90 billion euros: that is, according to Italy’s farmer association Coldiretti, the estimated turnover of fake Italian products all over the world. From parmesan to pasta achuta, countless are the products that pretend to be Italian but are not Made in Italy at all.
Defined as “Italian sounding”, these products are marketed using brand names, images and color combinations evocative of Italy. Although some might argue that this extra “visibility” supports the growth of authentic Italian exports, the truth is that this is still worth half of the Italian sounding one. 

Fake Italian products do not add value to the sector: they gravitate in a parallel economy that takes away business opportunities from all the professionals involved. Besides precluding authentic Italian products from enjoying a larger growth in sales – which, in turn, affects the figures of the workforce involved – Italian sounding brands also foster skepticism of consumers, as they are tricked into purchasing poor quality food that clashes with the widespread knowledge about Italian agri-food excellences.   

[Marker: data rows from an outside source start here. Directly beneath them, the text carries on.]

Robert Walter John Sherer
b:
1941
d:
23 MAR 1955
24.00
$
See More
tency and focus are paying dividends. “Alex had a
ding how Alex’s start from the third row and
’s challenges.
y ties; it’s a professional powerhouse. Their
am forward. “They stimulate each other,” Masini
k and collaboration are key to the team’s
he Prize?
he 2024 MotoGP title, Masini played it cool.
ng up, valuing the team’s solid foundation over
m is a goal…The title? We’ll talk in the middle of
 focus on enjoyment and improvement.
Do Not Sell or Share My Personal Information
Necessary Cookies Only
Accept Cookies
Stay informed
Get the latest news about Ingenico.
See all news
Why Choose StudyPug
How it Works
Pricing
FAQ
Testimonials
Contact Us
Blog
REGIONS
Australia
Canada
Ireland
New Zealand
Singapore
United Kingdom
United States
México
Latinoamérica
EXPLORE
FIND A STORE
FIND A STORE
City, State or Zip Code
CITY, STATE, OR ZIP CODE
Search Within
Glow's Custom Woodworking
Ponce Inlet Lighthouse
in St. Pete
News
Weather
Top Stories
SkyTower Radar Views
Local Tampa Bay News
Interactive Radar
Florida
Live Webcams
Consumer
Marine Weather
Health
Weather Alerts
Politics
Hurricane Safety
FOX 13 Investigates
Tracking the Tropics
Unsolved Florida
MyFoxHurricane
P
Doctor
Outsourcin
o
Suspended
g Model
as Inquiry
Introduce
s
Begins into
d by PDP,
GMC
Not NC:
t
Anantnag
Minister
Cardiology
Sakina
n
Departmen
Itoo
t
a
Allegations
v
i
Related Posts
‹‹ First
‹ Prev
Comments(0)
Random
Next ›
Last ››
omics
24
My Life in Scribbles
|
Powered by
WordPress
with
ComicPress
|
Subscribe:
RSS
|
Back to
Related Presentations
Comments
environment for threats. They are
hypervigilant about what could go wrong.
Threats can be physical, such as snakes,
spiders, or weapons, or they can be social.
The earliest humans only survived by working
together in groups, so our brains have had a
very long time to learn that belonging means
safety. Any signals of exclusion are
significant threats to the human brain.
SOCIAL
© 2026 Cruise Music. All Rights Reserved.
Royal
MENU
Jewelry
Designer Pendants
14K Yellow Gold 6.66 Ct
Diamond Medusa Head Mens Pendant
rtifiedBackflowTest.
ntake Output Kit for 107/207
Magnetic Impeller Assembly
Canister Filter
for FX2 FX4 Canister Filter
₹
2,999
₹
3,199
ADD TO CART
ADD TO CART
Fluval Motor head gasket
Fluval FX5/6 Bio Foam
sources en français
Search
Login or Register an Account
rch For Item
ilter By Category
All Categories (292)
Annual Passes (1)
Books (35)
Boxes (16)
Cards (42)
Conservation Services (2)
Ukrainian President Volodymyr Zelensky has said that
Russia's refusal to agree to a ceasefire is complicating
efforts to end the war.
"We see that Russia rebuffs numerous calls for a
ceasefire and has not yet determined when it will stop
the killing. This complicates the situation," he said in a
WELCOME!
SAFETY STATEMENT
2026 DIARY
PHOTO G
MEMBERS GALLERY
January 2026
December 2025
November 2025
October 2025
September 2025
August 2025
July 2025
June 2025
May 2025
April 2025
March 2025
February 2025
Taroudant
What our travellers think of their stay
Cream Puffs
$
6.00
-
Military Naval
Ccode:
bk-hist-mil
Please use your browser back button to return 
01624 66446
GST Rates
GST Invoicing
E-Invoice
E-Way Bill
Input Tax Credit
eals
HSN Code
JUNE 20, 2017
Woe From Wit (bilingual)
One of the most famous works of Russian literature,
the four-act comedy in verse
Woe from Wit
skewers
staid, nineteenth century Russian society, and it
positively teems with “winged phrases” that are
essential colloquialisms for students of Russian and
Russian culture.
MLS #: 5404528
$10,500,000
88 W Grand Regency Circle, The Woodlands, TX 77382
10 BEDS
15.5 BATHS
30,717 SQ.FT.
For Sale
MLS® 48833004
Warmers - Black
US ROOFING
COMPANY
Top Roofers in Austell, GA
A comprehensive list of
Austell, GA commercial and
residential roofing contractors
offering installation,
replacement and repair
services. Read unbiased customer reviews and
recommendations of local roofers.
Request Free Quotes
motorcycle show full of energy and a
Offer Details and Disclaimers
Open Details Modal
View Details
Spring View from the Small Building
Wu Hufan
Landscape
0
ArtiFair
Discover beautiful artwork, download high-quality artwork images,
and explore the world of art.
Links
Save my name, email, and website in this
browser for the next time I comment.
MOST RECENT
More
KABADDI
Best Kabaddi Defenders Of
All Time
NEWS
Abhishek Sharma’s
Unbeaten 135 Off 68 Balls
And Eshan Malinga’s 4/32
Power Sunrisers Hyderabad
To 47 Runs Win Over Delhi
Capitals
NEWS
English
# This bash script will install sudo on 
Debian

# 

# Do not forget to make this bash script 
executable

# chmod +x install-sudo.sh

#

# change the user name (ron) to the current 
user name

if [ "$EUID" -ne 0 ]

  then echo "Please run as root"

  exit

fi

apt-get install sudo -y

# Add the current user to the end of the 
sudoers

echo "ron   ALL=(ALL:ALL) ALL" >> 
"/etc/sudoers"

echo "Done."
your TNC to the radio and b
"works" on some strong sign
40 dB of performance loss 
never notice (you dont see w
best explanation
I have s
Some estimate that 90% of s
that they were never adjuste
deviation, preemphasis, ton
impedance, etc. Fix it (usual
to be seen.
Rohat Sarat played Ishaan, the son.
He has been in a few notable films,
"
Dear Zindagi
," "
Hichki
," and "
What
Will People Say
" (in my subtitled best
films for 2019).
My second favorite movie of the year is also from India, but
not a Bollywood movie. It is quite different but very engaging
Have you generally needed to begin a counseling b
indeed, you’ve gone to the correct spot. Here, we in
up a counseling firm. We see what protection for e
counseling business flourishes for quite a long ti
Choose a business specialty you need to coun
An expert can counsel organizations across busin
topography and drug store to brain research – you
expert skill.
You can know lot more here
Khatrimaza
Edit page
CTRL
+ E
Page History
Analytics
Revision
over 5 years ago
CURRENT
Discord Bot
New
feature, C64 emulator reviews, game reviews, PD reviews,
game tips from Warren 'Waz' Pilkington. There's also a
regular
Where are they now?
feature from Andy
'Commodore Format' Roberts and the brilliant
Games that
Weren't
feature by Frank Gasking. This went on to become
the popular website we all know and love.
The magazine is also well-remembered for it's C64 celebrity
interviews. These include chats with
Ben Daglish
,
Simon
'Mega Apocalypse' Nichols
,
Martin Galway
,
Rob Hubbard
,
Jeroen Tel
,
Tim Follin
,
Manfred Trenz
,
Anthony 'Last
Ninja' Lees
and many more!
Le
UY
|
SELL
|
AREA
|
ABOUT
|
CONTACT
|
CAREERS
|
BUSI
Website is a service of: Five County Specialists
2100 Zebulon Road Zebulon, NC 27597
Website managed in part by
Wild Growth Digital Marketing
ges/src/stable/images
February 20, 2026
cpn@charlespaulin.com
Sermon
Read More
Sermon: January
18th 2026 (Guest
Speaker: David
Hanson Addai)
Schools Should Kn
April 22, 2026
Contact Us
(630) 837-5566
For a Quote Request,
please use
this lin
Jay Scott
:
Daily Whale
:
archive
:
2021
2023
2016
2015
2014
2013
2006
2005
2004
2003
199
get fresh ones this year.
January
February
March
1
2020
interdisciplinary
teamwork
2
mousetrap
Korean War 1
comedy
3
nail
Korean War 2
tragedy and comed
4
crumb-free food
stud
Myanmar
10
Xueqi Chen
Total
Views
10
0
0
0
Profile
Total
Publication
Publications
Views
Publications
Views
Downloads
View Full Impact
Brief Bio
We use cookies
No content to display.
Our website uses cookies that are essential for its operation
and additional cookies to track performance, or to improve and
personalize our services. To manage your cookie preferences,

Although the European Union and Italy decided to state Designations of Origin for the best foods and wines produced in the country, some of the most famous Italian products – like mozzarella and pizza – are not protected by a specific regulation therefore they can be easily copied and produced outside of the country. Even if counterfeiting is legally punishable, Italian sounding products cannot be strictly classified as illegal; yet they represent a significant damage to potential exports of Made in Italy.

In order to protect our products, the introduction of a new certification is being considered; however, a much more structured approach, both from European politics and international diplomats, could really help. Declaring illegal all those products that try to imitate Italian specialties would be possible by stipulating bilateral agreements between the European Union and the countries that are strategic markets for our exports. 

If there is already a treaty with Canada, which protects 160 Italian products with the PDO and PGI brands, with the United States a bilateral agreement has never been stipulated. The most challenging market is still the Chinese one even if, after long negotiations, it has recently welcomed certified rice from a selection of Italian companies.